Radicalism is not part of Indonesian culture and will stall the country's growth, Vice President Jusuf Kalla said at a recent speech in Nias.
The vice president was speaking at the opening of the 16th Assembly of the Indonesian Communion of Churches (PGI), the nation's largest Christian organisation, which hosts a major gathering every four years in different parts of the archipelago.
"Radicalism does not align with the nature of Indonesia's culture and values. Our country always appreciates differences," he said at Gunung Sitoli , Nias's capital city, on November 11th. "In fact, that is one of our foundations. Letting radicalism grow means that we are letting go of our foundation."
He added that it was crucial that everyone contribute to Indonesia's future and development.
"If radicalism continues, we will not able to develop.
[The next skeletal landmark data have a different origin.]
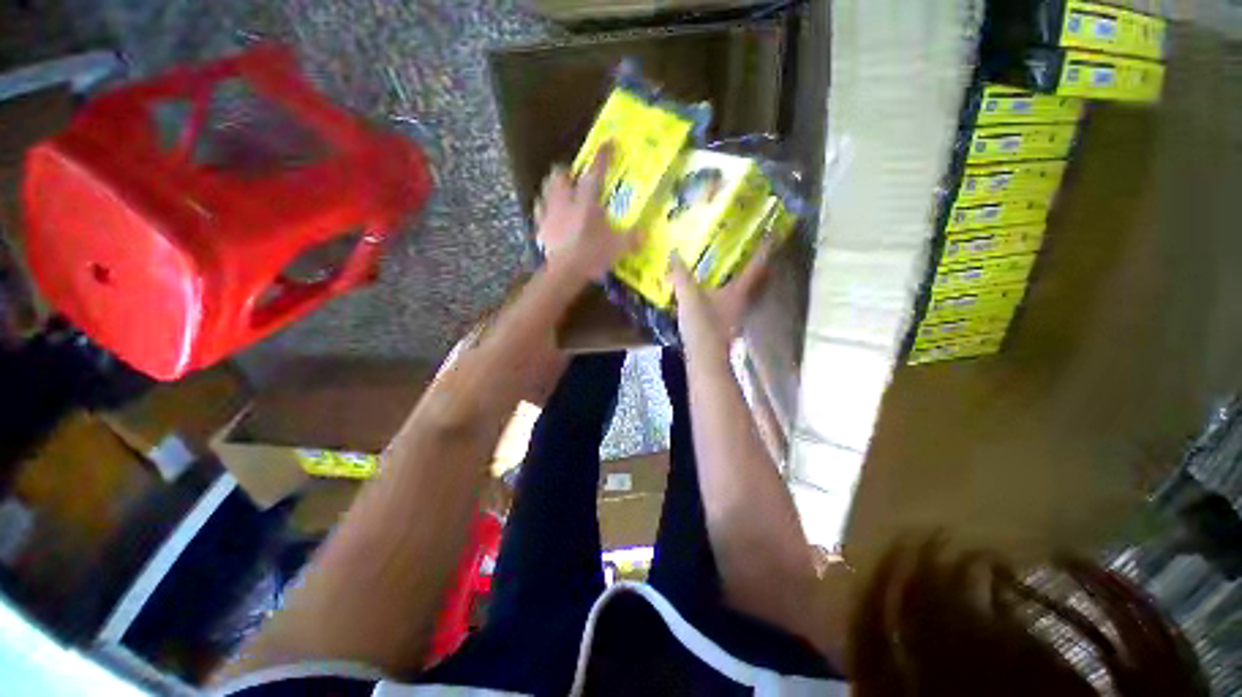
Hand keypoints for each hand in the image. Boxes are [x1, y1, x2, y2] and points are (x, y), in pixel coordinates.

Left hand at [535, 145, 638, 281]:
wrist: (564, 272)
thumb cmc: (592, 254)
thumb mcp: (618, 247)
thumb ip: (632, 238)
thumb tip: (645, 235)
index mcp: (586, 200)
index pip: (595, 171)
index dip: (602, 156)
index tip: (608, 143)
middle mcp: (564, 200)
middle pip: (559, 174)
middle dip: (568, 172)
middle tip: (576, 179)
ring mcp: (549, 213)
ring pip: (545, 189)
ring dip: (554, 188)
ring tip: (562, 195)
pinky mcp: (539, 227)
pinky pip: (539, 211)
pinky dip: (545, 210)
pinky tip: (552, 216)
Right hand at [667, 237, 776, 358]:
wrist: (705, 358)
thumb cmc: (702, 325)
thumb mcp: (688, 296)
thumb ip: (680, 275)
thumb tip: (674, 253)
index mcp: (739, 291)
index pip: (756, 265)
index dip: (764, 249)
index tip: (771, 234)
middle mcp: (743, 300)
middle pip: (757, 279)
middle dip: (758, 264)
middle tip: (754, 249)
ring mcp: (737, 314)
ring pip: (747, 291)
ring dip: (745, 278)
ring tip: (736, 267)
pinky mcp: (728, 323)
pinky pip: (734, 301)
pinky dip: (731, 292)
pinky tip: (718, 292)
Therefore, we need to unite to fight radicalism, injustice, and poverty in Indonesia. Without uniting ourselves, we will fail," Kalla said.
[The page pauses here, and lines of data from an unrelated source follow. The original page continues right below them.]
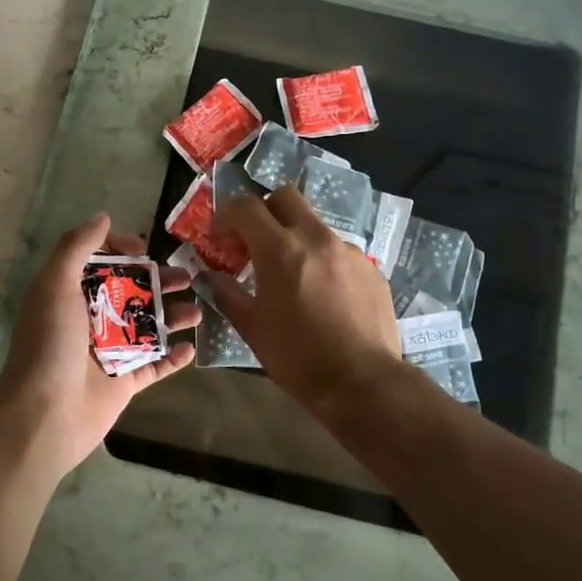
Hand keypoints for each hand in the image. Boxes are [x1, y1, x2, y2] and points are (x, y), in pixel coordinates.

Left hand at [0, 213, 197, 479]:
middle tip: (190, 276)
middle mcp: (88, 321)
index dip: (121, 250)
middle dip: (160, 282)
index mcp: (68, 295)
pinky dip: (173, 357)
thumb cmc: (49, 345)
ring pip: (147, 327)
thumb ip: (77, 248)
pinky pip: (153, 365)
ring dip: (173, 317)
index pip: (99, 263)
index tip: (145, 248)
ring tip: (200, 310)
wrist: (44, 416)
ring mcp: (107, 353)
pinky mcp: (122, 383)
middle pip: (131, 292)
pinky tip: (192, 347)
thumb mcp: (55, 286)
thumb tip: (102, 217)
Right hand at [210, 187, 401, 419]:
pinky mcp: (371, 268)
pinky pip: (339, 251)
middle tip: (255, 241)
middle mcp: (316, 238)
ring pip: (314, 224)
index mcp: (280, 249)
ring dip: (295, 237)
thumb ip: (227, 293)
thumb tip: (210, 275)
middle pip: (285, 196)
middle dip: (264, 210)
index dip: (227, 214)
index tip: (221, 236)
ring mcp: (348, 251)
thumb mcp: (251, 327)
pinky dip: (322, 261)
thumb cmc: (297, 357)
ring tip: (292, 275)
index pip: (246, 206)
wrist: (362, 383)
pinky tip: (323, 295)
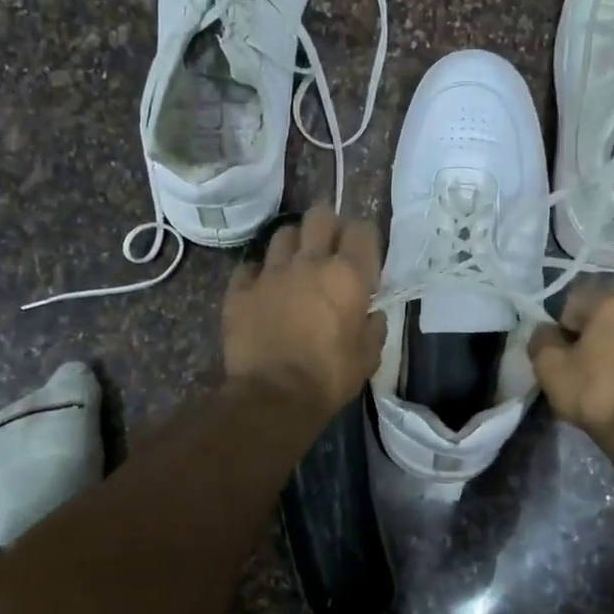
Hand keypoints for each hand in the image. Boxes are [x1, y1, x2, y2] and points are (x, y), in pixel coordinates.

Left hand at [223, 203, 386, 421]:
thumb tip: (372, 314)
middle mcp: (310, 262)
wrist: (273, 397)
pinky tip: (263, 287)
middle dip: (327, 225)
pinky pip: (250, 266)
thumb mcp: (368, 357)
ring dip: (293, 243)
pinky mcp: (240, 289)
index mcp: (348, 275)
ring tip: (295, 262)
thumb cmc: (329, 378)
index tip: (363, 255)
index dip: (364, 238)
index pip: (362, 230)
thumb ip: (373, 327)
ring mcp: (270, 272)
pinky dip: (259, 272)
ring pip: (283, 234)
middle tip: (329, 246)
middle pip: (320, 216)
"Injustice and poverty can trigger radicalism. Therefore, we need to work on all aspects within all elements of society."
To combat these problems, the government recently launched card-based programmes aimed at bringing health,welfareand educational benefits to millions of people.
Event participant Dona Aritonang said Kalla's comments should resonate with all Indonesians.
"His speech generally calls for people to work together, to unite and understand and acknowledge differences," Dona told Khabar Southeast Asia, adding that Kalla's speech was well-accepted by the audience. "We need to work together and put aside our religious and ethnic differences."
PGI General Secretary Gomar Gultom said the message of tolerance is always promoted by his organisation, which includes both Protestants and Catholics.
"We will continue to embrace our religious practices by living in tolerance. We are also continuing to build our capacity at the national level to encourage other people to reject extreme fundamentalism and radicalism," he told Khabar.
Gomar added that PGI will work with other religions as well.
"We want to ensure that we have the same goals in keeping peace and tolerance in our country, as we all agree that security is key for development," he said.
PGI Executive Secretary Jeirry Sumampow said they will work hand-in-hand with the government and the community to address poverty, injustice and radicalism.
"We are one country, one nation, one language," he said.
Ahmad Fajar Razak, a Muslim cleric in North Sumatra, said Kalla's speeches inspired listeners of all faiths.
"We agree that education and unity are important factors that we need to work with," he told Khabar.